▶ **Task**: Pictures stay out; everything else in the records below gets copied exactly.

▶ **Supplied records**:
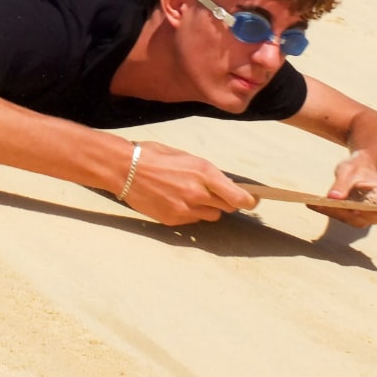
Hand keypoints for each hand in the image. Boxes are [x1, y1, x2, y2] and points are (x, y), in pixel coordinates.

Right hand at [120, 141, 256, 225]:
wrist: (124, 168)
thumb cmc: (152, 155)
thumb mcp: (184, 156)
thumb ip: (204, 172)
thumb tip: (220, 183)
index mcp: (203, 171)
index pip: (237, 196)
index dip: (249, 201)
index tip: (253, 201)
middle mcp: (198, 193)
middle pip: (227, 207)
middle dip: (225, 201)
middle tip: (215, 193)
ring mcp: (186, 209)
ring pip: (211, 216)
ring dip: (207, 208)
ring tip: (190, 195)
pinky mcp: (173, 219)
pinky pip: (192, 220)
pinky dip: (190, 213)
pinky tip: (175, 200)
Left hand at [309, 152, 376, 226]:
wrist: (360, 167)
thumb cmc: (357, 167)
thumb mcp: (349, 169)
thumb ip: (343, 183)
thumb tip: (333, 198)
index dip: (374, 215)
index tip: (356, 209)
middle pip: (365, 220)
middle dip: (346, 214)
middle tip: (327, 206)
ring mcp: (366, 215)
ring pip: (353, 221)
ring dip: (335, 214)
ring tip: (317, 205)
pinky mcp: (353, 216)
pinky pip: (342, 216)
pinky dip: (328, 211)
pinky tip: (312, 204)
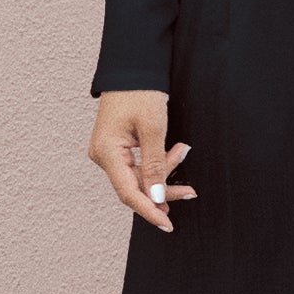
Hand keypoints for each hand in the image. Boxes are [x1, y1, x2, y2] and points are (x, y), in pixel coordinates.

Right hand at [88, 89, 196, 232]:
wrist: (132, 68)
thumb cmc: (140, 93)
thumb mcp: (153, 128)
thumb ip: (155, 165)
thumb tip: (156, 197)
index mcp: (107, 152)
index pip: (129, 193)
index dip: (149, 210)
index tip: (168, 224)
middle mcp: (103, 155)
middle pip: (135, 187)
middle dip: (163, 186)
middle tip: (190, 188)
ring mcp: (108, 152)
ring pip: (139, 176)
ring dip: (163, 170)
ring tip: (182, 150)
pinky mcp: (116, 148)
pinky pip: (138, 164)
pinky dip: (157, 162)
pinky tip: (174, 152)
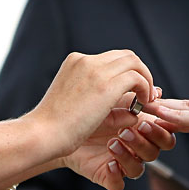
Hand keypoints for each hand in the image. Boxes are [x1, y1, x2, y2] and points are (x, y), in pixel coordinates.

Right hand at [27, 50, 157, 162]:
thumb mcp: (73, 104)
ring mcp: (95, 70)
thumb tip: (125, 107)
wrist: (42, 134)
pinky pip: (137, 77)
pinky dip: (144, 89)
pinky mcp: (105, 85)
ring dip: (145, 80)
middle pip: (126, 55)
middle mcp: (85, 60)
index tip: (132, 92)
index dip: (126, 72)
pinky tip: (141, 106)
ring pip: (134, 63)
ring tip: (146, 101)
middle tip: (144, 95)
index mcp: (75, 62)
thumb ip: (94, 98)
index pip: (110, 58)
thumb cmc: (53, 129)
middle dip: (140, 73)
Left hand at [64, 101, 176, 189]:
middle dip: (146, 140)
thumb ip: (135, 97)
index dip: (163, 128)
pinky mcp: (106, 176)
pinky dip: (115, 175)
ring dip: (128, 155)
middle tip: (133, 128)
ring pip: (138, 168)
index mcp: (143, 130)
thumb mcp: (112, 98)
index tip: (151, 117)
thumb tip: (157, 92)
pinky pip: (118, 184)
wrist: (62, 125)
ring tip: (113, 141)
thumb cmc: (90, 109)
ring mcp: (122, 163)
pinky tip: (109, 163)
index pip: (165, 133)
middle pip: (155, 151)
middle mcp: (135, 148)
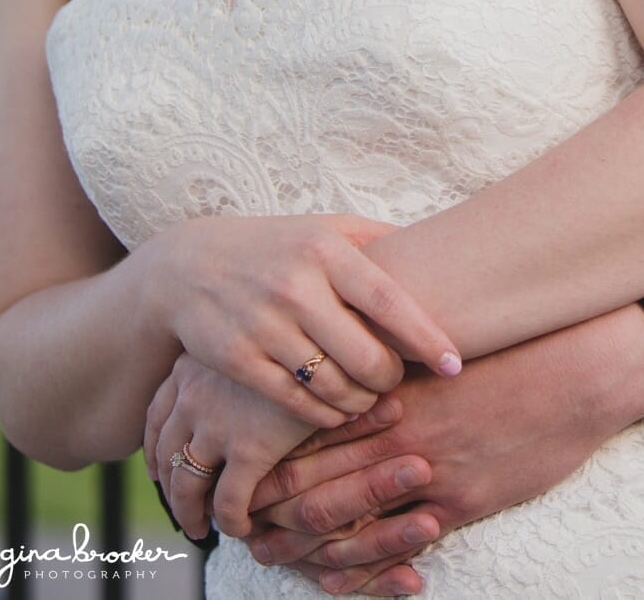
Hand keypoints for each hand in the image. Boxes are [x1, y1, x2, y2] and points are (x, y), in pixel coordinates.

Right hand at [143, 213, 462, 427]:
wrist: (189, 267)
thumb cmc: (276, 247)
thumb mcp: (324, 228)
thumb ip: (377, 241)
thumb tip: (437, 251)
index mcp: (325, 250)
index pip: (389, 301)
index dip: (426, 337)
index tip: (453, 365)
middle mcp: (296, 287)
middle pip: (365, 356)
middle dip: (390, 379)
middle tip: (396, 382)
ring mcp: (264, 325)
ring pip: (333, 386)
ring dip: (359, 402)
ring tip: (367, 397)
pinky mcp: (239, 360)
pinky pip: (296, 404)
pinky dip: (324, 415)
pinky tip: (335, 409)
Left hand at [145, 352, 317, 541]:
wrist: (334, 342)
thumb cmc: (296, 337)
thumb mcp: (247, 342)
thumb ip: (227, 369)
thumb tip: (218, 399)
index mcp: (191, 364)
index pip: (156, 415)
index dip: (155, 448)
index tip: (159, 470)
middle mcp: (194, 394)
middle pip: (166, 454)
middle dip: (169, 487)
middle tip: (182, 508)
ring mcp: (218, 424)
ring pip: (187, 486)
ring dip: (190, 514)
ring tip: (201, 529)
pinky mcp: (250, 450)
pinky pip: (228, 502)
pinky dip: (231, 521)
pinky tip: (243, 527)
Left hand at [244, 306, 643, 595]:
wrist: (577, 366)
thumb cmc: (512, 349)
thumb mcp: (441, 350)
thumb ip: (397, 369)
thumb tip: (360, 376)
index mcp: (388, 392)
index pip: (308, 431)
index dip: (269, 456)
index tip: (242, 471)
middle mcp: (397, 434)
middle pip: (312, 482)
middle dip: (270, 510)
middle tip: (240, 526)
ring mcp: (429, 472)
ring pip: (347, 521)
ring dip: (306, 547)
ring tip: (274, 558)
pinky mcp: (463, 501)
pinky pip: (401, 544)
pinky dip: (368, 566)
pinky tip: (344, 577)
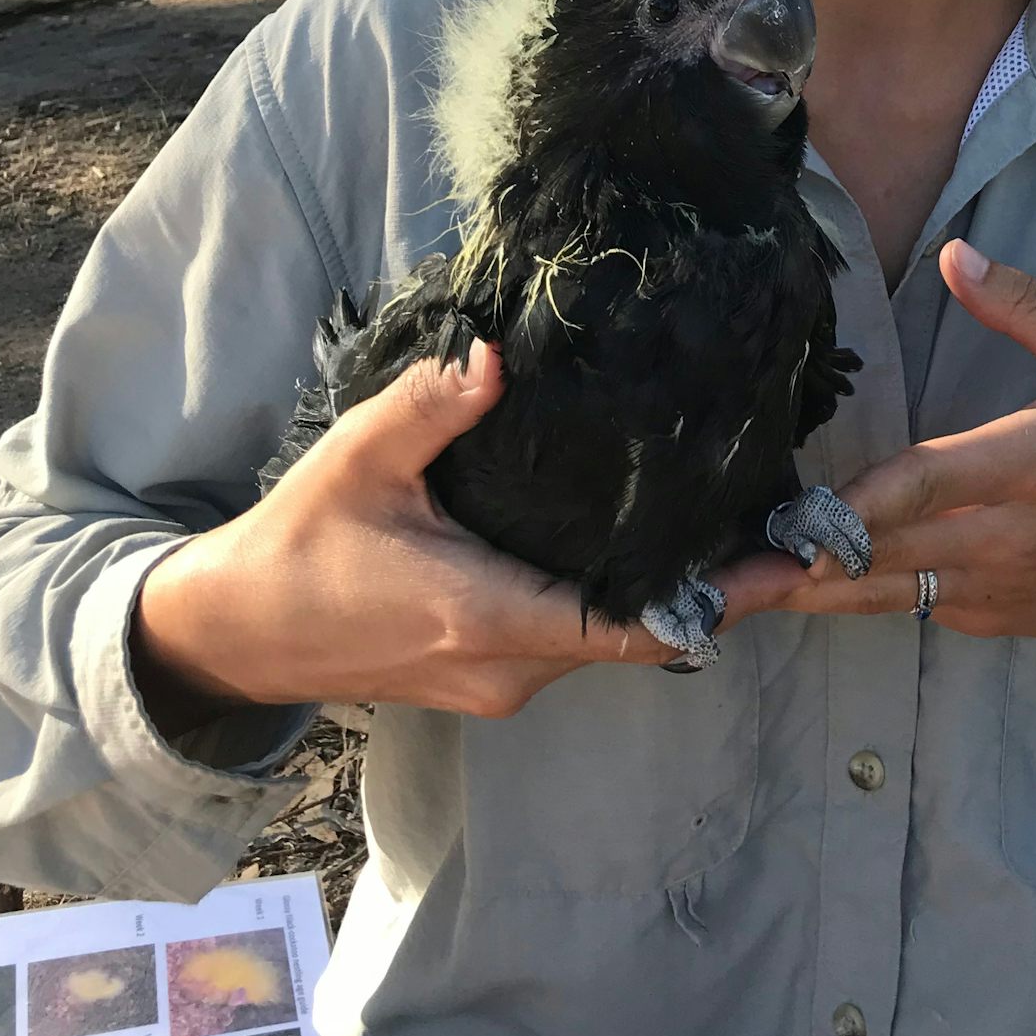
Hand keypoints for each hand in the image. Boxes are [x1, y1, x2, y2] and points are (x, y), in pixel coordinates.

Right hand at [132, 341, 789, 731]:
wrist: (236, 634)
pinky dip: (627, 604)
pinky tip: (660, 551)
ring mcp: (500, 680)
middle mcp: (509, 666)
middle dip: (723, 592)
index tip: (798, 567)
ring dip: (677, 598)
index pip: (635, 624)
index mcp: (489, 615)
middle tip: (800, 531)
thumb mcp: (359, 459)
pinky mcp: (487, 675)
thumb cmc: (298, 543)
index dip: (724, 602)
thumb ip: (431, 407)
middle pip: (644, 636)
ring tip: (753, 533)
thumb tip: (498, 354)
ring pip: (613, 642)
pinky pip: (577, 641)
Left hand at [717, 242, 1035, 658]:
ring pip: (882, 593)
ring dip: (805, 592)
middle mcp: (1005, 536)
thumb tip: (954, 256)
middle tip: (714, 567)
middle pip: (886, 551)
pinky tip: (788, 586)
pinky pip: (906, 606)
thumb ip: (1029, 307)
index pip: (932, 482)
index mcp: (1035, 464)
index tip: (797, 512)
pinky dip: (848, 599)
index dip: (862, 503)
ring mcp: (993, 588)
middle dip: (800, 559)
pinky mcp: (985, 618)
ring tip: (725, 593)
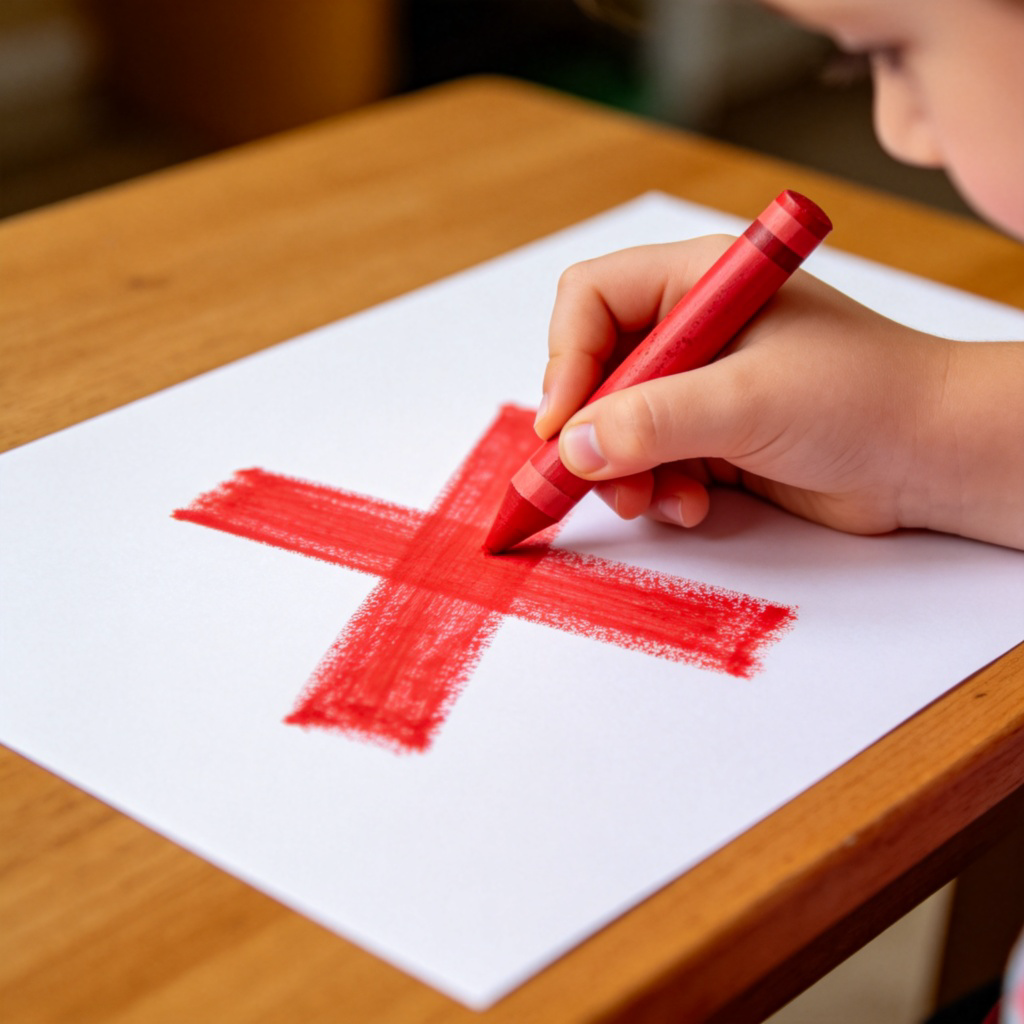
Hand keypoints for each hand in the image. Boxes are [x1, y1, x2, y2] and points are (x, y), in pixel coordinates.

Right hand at [537, 237, 1023, 547]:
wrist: (932, 456)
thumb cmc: (864, 398)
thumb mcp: (748, 400)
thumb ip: (653, 420)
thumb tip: (572, 446)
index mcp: (698, 283)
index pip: (591, 300)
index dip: (565, 360)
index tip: (562, 425)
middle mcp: (691, 329)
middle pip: (594, 370)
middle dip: (591, 430)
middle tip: (594, 478)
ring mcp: (700, 386)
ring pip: (615, 426)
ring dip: (623, 472)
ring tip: (655, 500)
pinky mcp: (711, 436)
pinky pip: (650, 462)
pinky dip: (658, 490)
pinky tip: (693, 506)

▶ **Expected answer**:
Hand keypoints for each hand in the image. Boxes are [x1, y1, x2, y2] and points are (x, y), in pixel coordinates.

Right hand at [120, 141, 256, 225]:
wrist: (124, 168)
thumb cmc: (152, 155)
thumb mcp: (184, 156)
thumb ip: (204, 172)
thumb tip: (220, 183)
index mcp: (203, 171)
index pip: (237, 196)
index dip: (249, 201)
index tip: (253, 201)
middle mcp: (198, 193)
middle pip: (227, 207)
middle dip: (225, 201)
middle tip: (215, 193)
ring mcp: (186, 209)
ring pip: (211, 216)
ring dip: (207, 208)
ring tip: (190, 195)
pinky mcp: (173, 219)
pinky pip: (192, 220)
pinky dip: (190, 213)
pinky tip: (175, 200)
Left hand at [309, 152, 376, 226]:
wrist: (360, 167)
thumb cmc: (357, 167)
thumb mcp: (349, 169)
thumb ip: (343, 183)
thumb tip: (333, 198)
index dip: (374, 215)
index tip: (356, 209)
middle pip: (365, 220)
middle dip: (346, 214)
middle tip: (327, 206)
ring mcp: (366, 215)
ring pip: (353, 221)
ring dip: (335, 214)
ring tip: (317, 205)
pinky mcp: (353, 216)
pinky pip: (342, 216)
pinky dip: (328, 211)
pinky tip: (312, 204)
Hand keypoints for each hand in the image. Boxes are [x1, y1, x2, y2] and points are (x, y), in pixel coordinates.

Right hand at [88, 89, 196, 232]:
wrist: (132, 68)
thumb cmc: (140, 93)
thumb mcp: (153, 128)
thumb ip: (155, 165)
thumb tip: (156, 197)
index mcp: (107, 152)
index pip: (129, 193)
index dip: (149, 210)
index tip: (168, 224)
middle mcp: (103, 155)
middle pip: (135, 187)
middle dip: (163, 186)
middle tip: (190, 188)
ring mcp: (108, 152)
ring pip: (139, 176)
ring dip: (163, 170)
ring tip: (182, 150)
pinky mcp: (116, 148)
pinky pip: (138, 164)
pinky dip: (157, 162)
pinky tip: (174, 152)
Hand keypoints for each hand in the image. Boxes are [x1, y1, x2, y2] and points are (x, y), in pixel coordinates.

Right hand at [27, 50, 157, 162]:
thumb mcp: (73, 104)
ring mcp: (95, 70)
thumb tip: (125, 107)
wrist: (42, 134)
pinky pip: (137, 77)
pinky dip: (144, 89)
pinky mcp: (105, 85)
ring dip: (145, 80)
middle pip: (126, 55)
middle mcp: (85, 60)
index tip: (132, 92)
index dip: (126, 72)
pinky tip: (141, 106)
ring pip: (134, 63)
ring tip: (146, 101)
middle tip: (144, 95)
index mcp: (75, 62)
thumb ip: (94, 98)
index pip: (110, 58)
thumb cmc: (53, 129)
middle dip: (140, 73)
Left hand at [64, 101, 176, 189]:
middle dip: (146, 140)
thumb ip: (135, 97)
index dip: (163, 128)
pinky mcp: (106, 176)
pinky dip: (115, 175)
ring dip: (128, 155)
middle tip: (133, 128)
ring pip: (138, 168)
index mcp: (143, 130)
thumb mcp: (112, 98)
index tip: (151, 117)
thumb tip: (157, 92)
pinky pip: (118, 184)
wrist: (62, 125)
ring tip: (113, 141)
thumb cmc: (90, 109)
ring mcp: (122, 163)
pinky tip: (109, 163)
index pip: (165, 133)
middle pip: (155, 151)
middle mcp: (135, 148)
Hand keypoints for each hand in the image. Boxes are [x1, y1, x2, y2] and points are (x, y), in pixel coordinates.

Right hand at [143, 213, 462, 427]:
wrist: (189, 267)
thumb cmc: (276, 247)
thumb mcp: (324, 228)
thumb ip: (377, 241)
thumb tip: (437, 251)
index mcp: (325, 250)
index pip: (389, 301)
index dip: (426, 337)
index tip: (453, 365)
middle mcp: (296, 287)
middle pip: (365, 356)
middle dip: (390, 379)
middle tip: (396, 382)
ring mcp: (264, 325)
ring pip: (333, 386)
ring dip: (359, 402)
ring tip: (367, 397)
pinky mcp: (239, 360)
pinky pip: (296, 404)
pinky dip: (324, 415)
pinky tip: (335, 409)
Left hand at [145, 352, 317, 541]:
wrist: (334, 342)
thumb cmc: (296, 337)
thumb mcp: (247, 342)
thumb ip: (227, 369)
thumb tip: (218, 399)
index mcp: (191, 364)
index pip: (156, 415)
index dip: (155, 448)
index tip: (159, 470)
middle mcp: (194, 394)
middle pip: (166, 454)
middle dip: (169, 487)
middle tip: (182, 508)
ring mcp: (218, 424)
ring pip: (187, 486)
ring dip: (190, 514)
ring tip: (201, 529)
pinky mcp: (250, 450)
pinky pip: (228, 502)
pinky dip: (231, 521)
pinky tip: (243, 527)
Left hand at [244, 306, 643, 595]:
wrist: (577, 366)
thumb cmc: (512, 349)
thumb mcp: (441, 350)
thumb ip: (397, 369)
thumb tip: (360, 376)
index mcp: (388, 392)
index pip: (308, 431)
index dip: (269, 456)
index tip: (242, 471)
middle mcp: (397, 434)
middle pip: (312, 482)
middle dip: (270, 510)
middle tip: (240, 526)
ring mcp: (429, 472)
ring pip: (347, 521)
ring dip: (306, 547)
ring tip: (274, 558)
pinky mcp: (463, 501)
pinky pip: (401, 544)
pinky dip: (368, 566)
pinky tip: (344, 577)
Hand keypoints for each hand in the image. Boxes are [x1, y1, x2, y2] and points are (x, y), in pixel coordinates.

Right hand at [132, 341, 789, 731]:
wrist: (236, 634)
pinky dip: (627, 604)
pinky tip: (660, 551)
ring mcp: (500, 680)
middle mcp: (509, 666)
middle dip: (723, 592)
index tip: (798, 567)
ring dip: (677, 598)
index pip: (635, 624)
index mcp: (489, 615)
middle tip: (800, 531)
thumb mcp: (359, 459)
pinky mcp: (487, 675)
thumb cmc: (298, 543)
index dip: (724, 602)
thumb ip: (431, 407)
middle pip: (644, 636)
ring tip: (753, 533)
thumb tip: (498, 354)
ring pip: (613, 642)
pinky pip: (577, 641)
Left hand at [717, 242, 1035, 658]:
ring pip: (882, 593)
ring dip: (805, 592)
middle mcp: (1005, 536)
thumb tip: (954, 256)
middle tip: (714, 567)
middle pip: (886, 551)
pinky tip: (788, 586)
pinky pip: (906, 606)
thumb ip: (1029, 307)
index pip: (932, 482)
index mcp: (1035, 464)
index tip: (797, 512)
pinky dip: (848, 599)
index dip: (862, 503)
ring mcp: (993, 588)
middle dip: (800, 559)
pinky mcp: (985, 618)
ring tip: (725, 593)
Hand keypoints for each hand in the image. Boxes are [x1, y1, x2, y2] and points are (x, y), in pixel coordinates.

Right hand at [537, 237, 1023, 547]:
wrist: (932, 456)
thumb cmc: (864, 398)
thumb mcp: (748, 400)
thumb ip: (653, 420)
thumb tip: (572, 446)
index mcp: (698, 283)
index pip: (591, 300)
index dip: (565, 360)
index tip: (562, 425)
middle mcp: (691, 329)
middle pip: (594, 370)
middle dip: (591, 430)
middle tip: (594, 478)
ring mcp: (700, 386)
ring pip: (615, 426)
ring dip: (623, 472)
ring tip: (655, 500)
pinky mcp: (711, 436)
pinky pip: (650, 462)
pinky dip: (658, 490)
pinky tip: (693, 506)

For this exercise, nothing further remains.